Título: Ex-guerrilheiro contra o aborto
Autor: Salinas, Carlos
Fonte: O Globo, 04/11/2011, O Mundo, p. 30

De olho no voto cristão, Ortega enaltece gravidez de alto risco de menina estuprada

ORTEGA NUMA missa no domingo: voto católico

MANÁGUA. Os nicaraguenses costumavam conhecer a longínqua aldeia de Walpa Siksa somente pelas escaramuças do Exército contra as redes de tráfico de drogas. A aldeia, habitada pelos índios miskitos, voltou às primeiras páginas com um drama que tem sido explorado eleitoralmente pela Frente Sandinista de Libertação Nacional (FSLN), o antigo movimento guerrilheiro convertido em partido. Trata-se de uma menina índia de 12 anos que engravidou após um estupro. Apesar de ter enfrentado risco de pré-eclampsia e hipertensão, as autoridades se negaram a permitir o aborto terapêutico, uma prática legalizada em 98% dos países e convertida em delito na Nicarágua em 2006. A menina conseguiu dar à luz na segunda-feira, e o nascimento tem sido usado pelo governo de Daniel Ortega, que tenta a reeleição no domingo.

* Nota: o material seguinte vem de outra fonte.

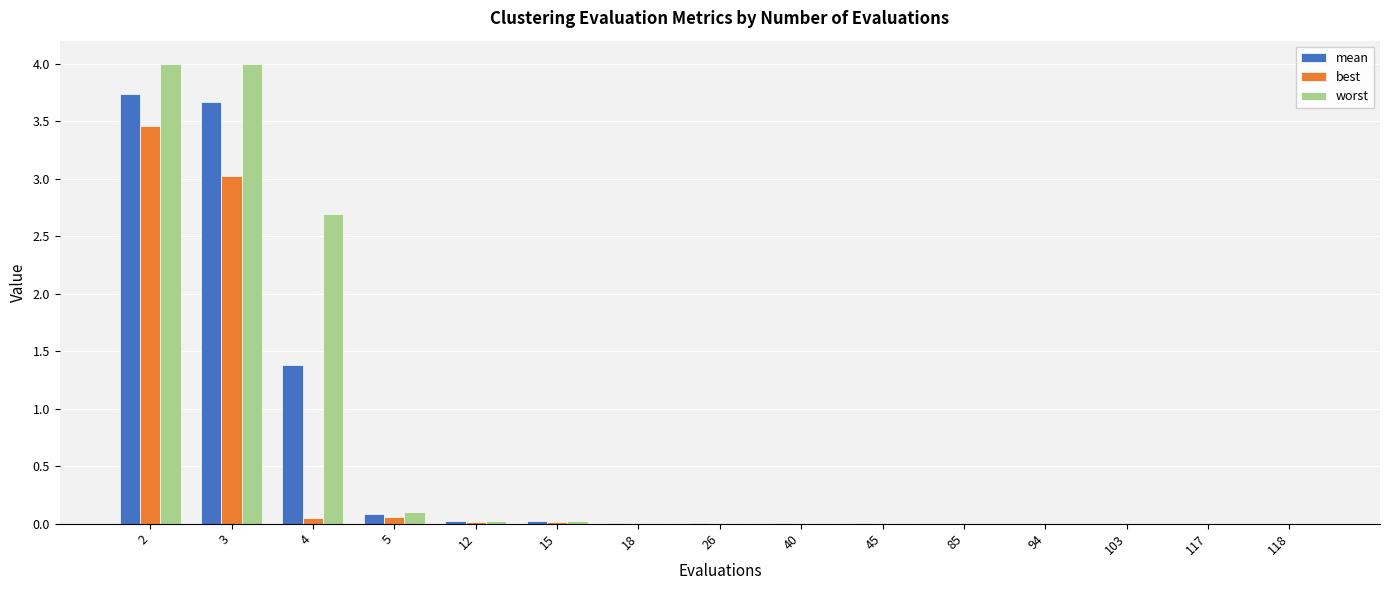

What is the highest value of the best series?

3.5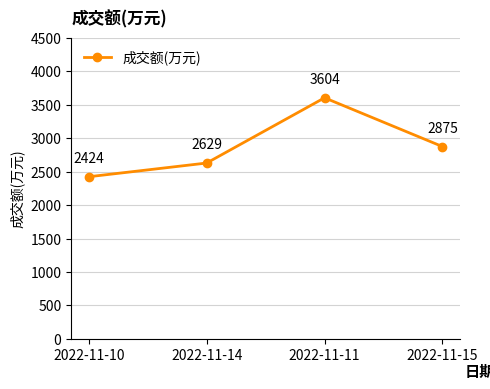

How many data points are less than 2875?

2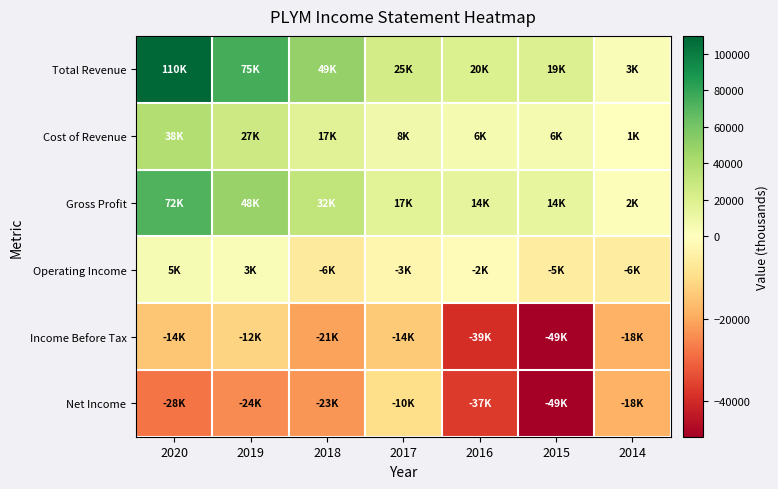

What is the total value across all series at 2020?

182000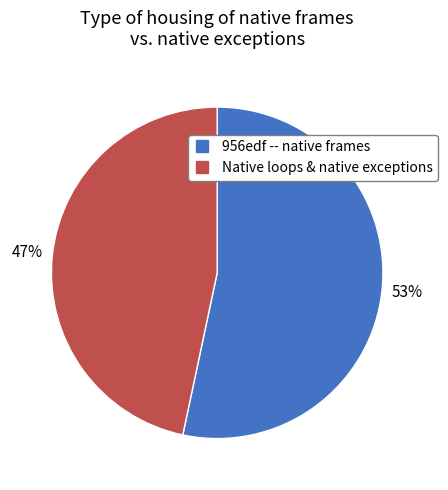

Is the sum of 956edf -- native frames and Native loops & native exceptions greater than half?

Yes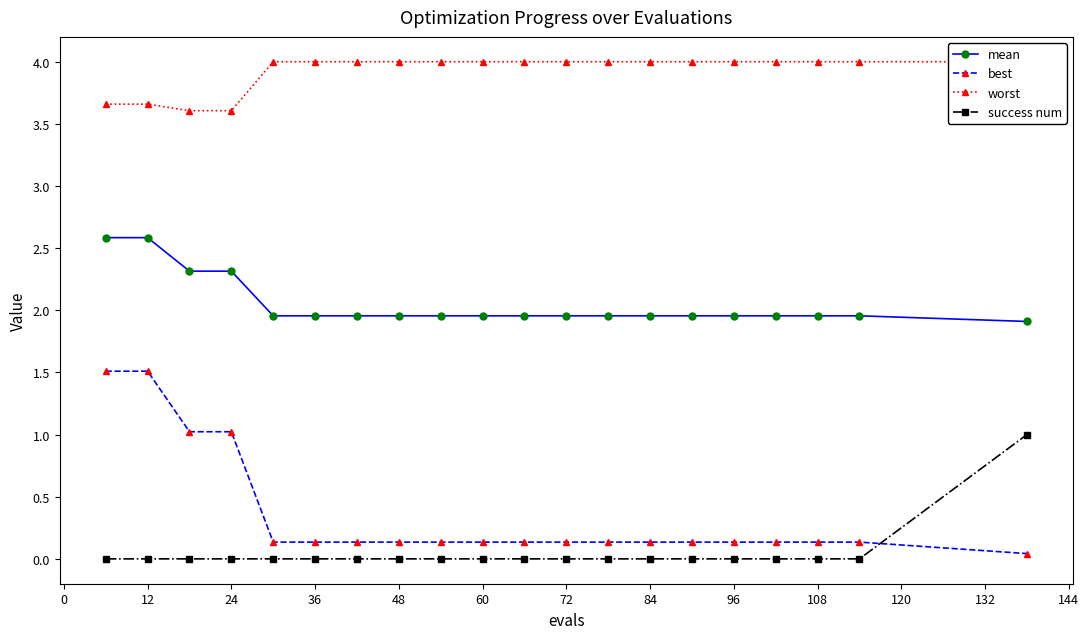

Is it true that best equals 0.1 at 36?

True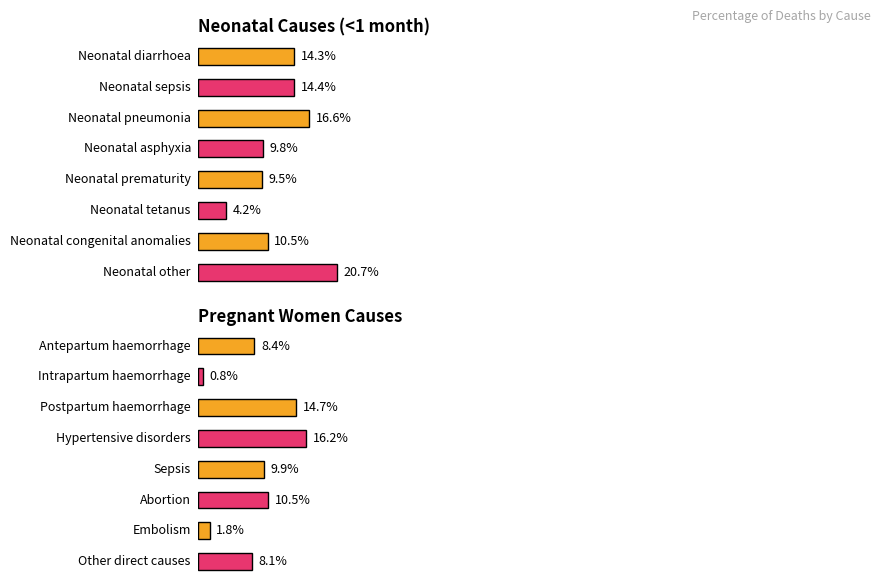

Are the bars grouped side by side (vs. stacked)?

Yes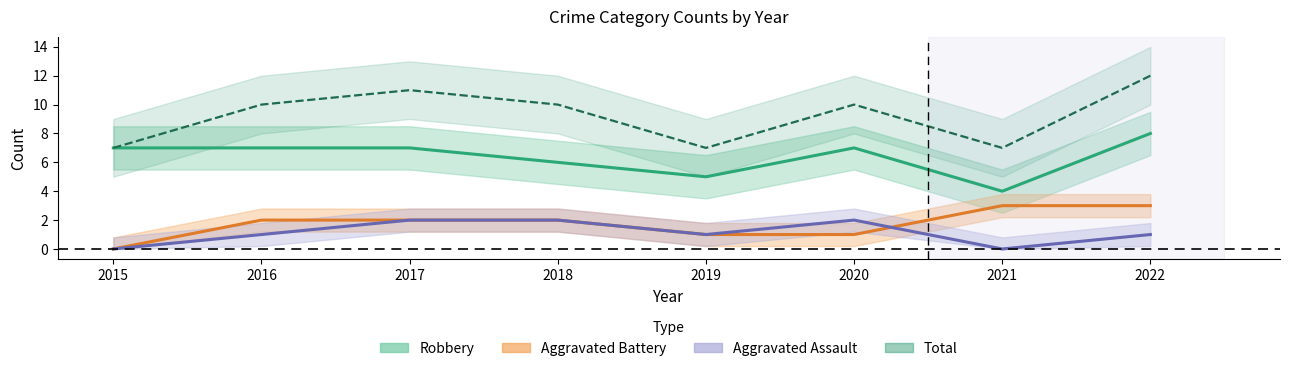

What is the lowest value of the Robbery series?

4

— É um milagre. Um sinal de Deus — afirmou a primeira-dama Rosario Murillo.

As TVs oficiais mostraram imagens da pequena mãe e do bebê, e o caso reacendeu o debate sobre o aborto terapêutico, penalizado durante a campanha que levou Ortega ao poder. Na época, deputados da FSLN e da direita se uniram para derrubar o artigo do Código Penal que permitia o aborto em caso de risco de vida da mãe. O pacto teria sido decisivo para conquistar o voto católico e eleger Ortega. Agora, organizações feministas criticam duramente a manipulação das imagens da jovem mãe, enquanto meios de comunicação afins à FSLN fazem campanha “a favor da vida”.

Médicos citados pela imprensa local informaram que a gravidez era arriscada. Ainda assim, a menina teve um bebê de 2,2 quilos e que, segundo o hospital, está estável. A medida foi elogiada por católicos e evangélicos.

Desde 1893, a lei estabelecia a interrupção assistida, com o aval de três médicos, desde que a vida da mãe corresse risco ou se ela tivesse sofrido danos psicológicos por engravidar devido ao estupro. Com a reforma, o Congresso impôs penas de quatro a oito anos a quem praticar o aborto. Grupos afirmam que mais de 30 mulheres morreram desde então por problemas na gravidez.

Uma pesquisa feita em setembro mostrou que três em cada quatro entrevistados acham que a lei deve mudar, sobretudo num país em que casos de estupro de menores de idade são comuns. Segundo organizações feministas, em 2010 ocorreram 1.200 estupros. A própria Rosario Murillo protagonizou um escândalo deflagrado em 1998 após sua filha, Zoilamérica Narváez, acusar o padrasto, Ortega, de estupro.